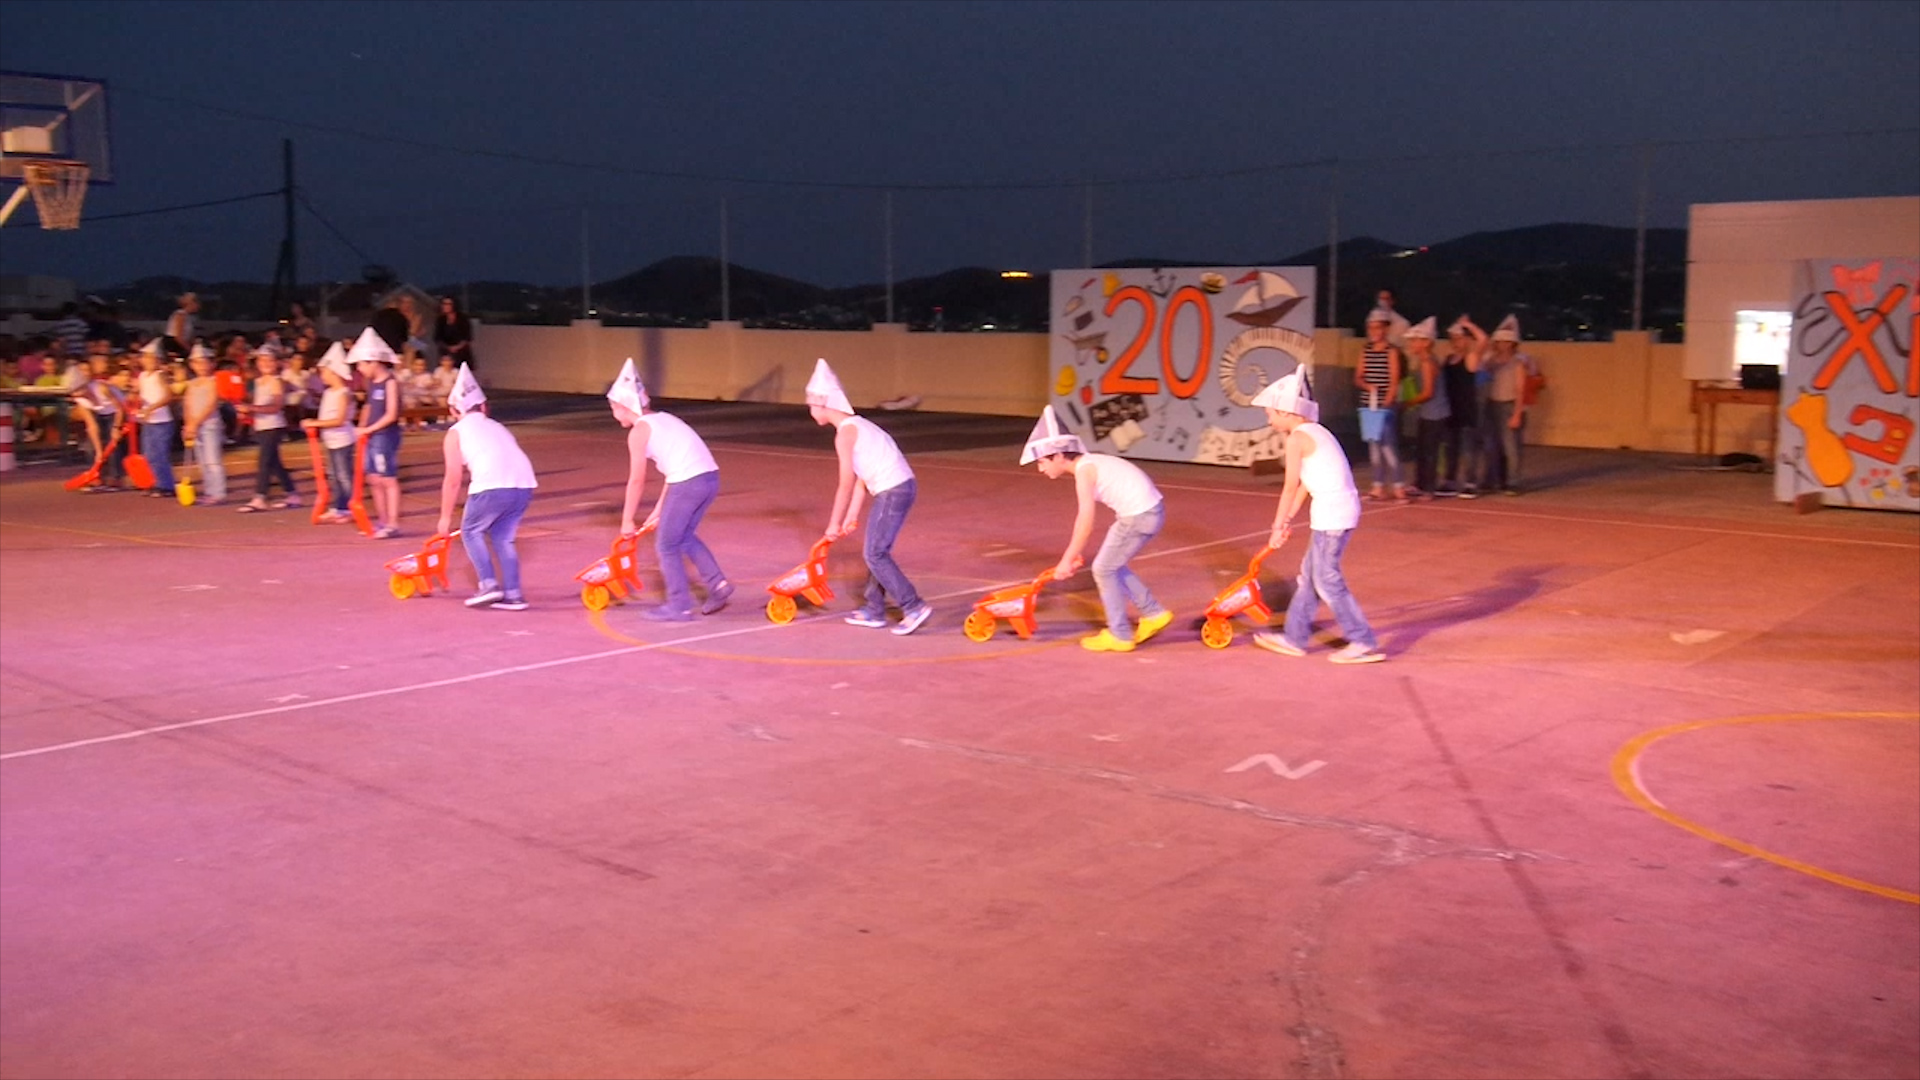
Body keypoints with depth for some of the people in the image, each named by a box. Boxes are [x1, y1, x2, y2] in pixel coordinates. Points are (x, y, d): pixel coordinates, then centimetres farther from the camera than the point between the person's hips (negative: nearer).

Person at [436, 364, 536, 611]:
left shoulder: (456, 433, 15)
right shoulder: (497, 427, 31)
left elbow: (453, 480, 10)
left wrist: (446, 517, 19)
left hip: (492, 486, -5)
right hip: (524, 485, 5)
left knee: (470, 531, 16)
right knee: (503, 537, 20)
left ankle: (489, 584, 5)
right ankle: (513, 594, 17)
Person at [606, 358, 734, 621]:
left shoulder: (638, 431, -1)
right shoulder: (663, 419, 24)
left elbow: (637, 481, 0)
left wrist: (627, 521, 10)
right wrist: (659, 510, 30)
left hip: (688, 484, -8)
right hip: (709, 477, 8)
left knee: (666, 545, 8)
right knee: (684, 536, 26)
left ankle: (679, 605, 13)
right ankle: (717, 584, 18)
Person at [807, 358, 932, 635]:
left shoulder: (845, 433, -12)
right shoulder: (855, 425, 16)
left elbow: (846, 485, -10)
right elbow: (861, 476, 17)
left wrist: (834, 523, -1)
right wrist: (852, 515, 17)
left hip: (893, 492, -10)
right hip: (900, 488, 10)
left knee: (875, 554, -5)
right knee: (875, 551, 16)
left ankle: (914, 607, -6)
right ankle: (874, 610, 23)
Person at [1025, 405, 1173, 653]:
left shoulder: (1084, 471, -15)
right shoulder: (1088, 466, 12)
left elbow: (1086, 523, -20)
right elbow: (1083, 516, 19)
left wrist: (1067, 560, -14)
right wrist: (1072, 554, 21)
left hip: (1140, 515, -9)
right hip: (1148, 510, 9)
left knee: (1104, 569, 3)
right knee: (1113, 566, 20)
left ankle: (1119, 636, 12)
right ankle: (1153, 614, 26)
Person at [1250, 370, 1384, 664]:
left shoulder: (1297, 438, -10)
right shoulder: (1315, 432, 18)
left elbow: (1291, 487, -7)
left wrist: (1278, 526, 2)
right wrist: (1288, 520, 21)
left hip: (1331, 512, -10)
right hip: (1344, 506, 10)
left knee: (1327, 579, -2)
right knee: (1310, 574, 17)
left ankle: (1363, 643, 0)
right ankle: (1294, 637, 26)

## TASK TO CARRY OUT
From the first line to the last, reproduce the records above exactly and skip the pictures.

## SOLUTION TO THIS EXERCISE
Body keypoints with depth for some of the people in the image, each named by a box. Boxes are [x1, y1, x2, y2] in pixel coordinates. Points are (x, y, d): pixel coordinates, then centimetres farther from the camera than the point between the person's hips (negative: nearer).

Person at [436, 364, 536, 611]:
left shoulder: (456, 433, 15)
right shoulder: (497, 427, 31)
left elbow: (453, 480, 10)
left wrist: (446, 517, 19)
left hip: (492, 486, -5)
right hip: (524, 485, 5)
left knee: (470, 531, 16)
right knee: (503, 537, 20)
left ankle: (489, 584, 5)
right ankle: (513, 594, 17)
Person at [606, 358, 734, 621]:
left shoulder: (638, 431, -1)
right shoulder: (663, 419, 24)
left elbow: (637, 481, 0)
left wrist: (627, 521, 10)
right wrist: (659, 510, 30)
left hip: (688, 484, -8)
right hip: (709, 477, 8)
left knee: (666, 545, 8)
right knee: (684, 536, 26)
left ankle: (679, 605, 13)
right ankle: (717, 584, 18)
Person at [807, 358, 932, 635]:
left shoulder: (845, 433, -12)
right shoulder: (855, 425, 16)
left elbow: (846, 485, -10)
right elbow: (861, 476, 17)
left wrist: (834, 523, -1)
right wrist: (852, 515, 17)
left hip: (893, 492, -10)
right hip: (900, 488, 10)
left knee: (875, 554, -5)
right knee: (875, 551, 16)
left ankle: (914, 607, -6)
right ankle: (874, 610, 23)
Person at [1025, 405, 1173, 653]:
left shoulder: (1084, 471, -15)
right shoulder: (1088, 466, 12)
left elbow: (1086, 523, -20)
right elbow: (1083, 516, 19)
left wrist: (1067, 560, -14)
right wrist: (1072, 554, 21)
left hip: (1140, 515, -9)
right hip: (1148, 510, 9)
left knee: (1104, 569, 3)
right knee: (1113, 566, 20)
left ankle: (1119, 636, 12)
right ankle: (1153, 614, 26)
Person at [1250, 370, 1384, 664]:
left shoulder: (1297, 438, -10)
right shoulder: (1315, 432, 18)
left elbow: (1291, 487, -7)
left wrist: (1278, 526, 2)
right wrist: (1288, 520, 21)
left hip: (1331, 512, -10)
right hip: (1344, 506, 10)
left knee: (1327, 579, -2)
right knee: (1310, 574, 17)
left ankle: (1363, 643, 0)
right ankle: (1294, 637, 26)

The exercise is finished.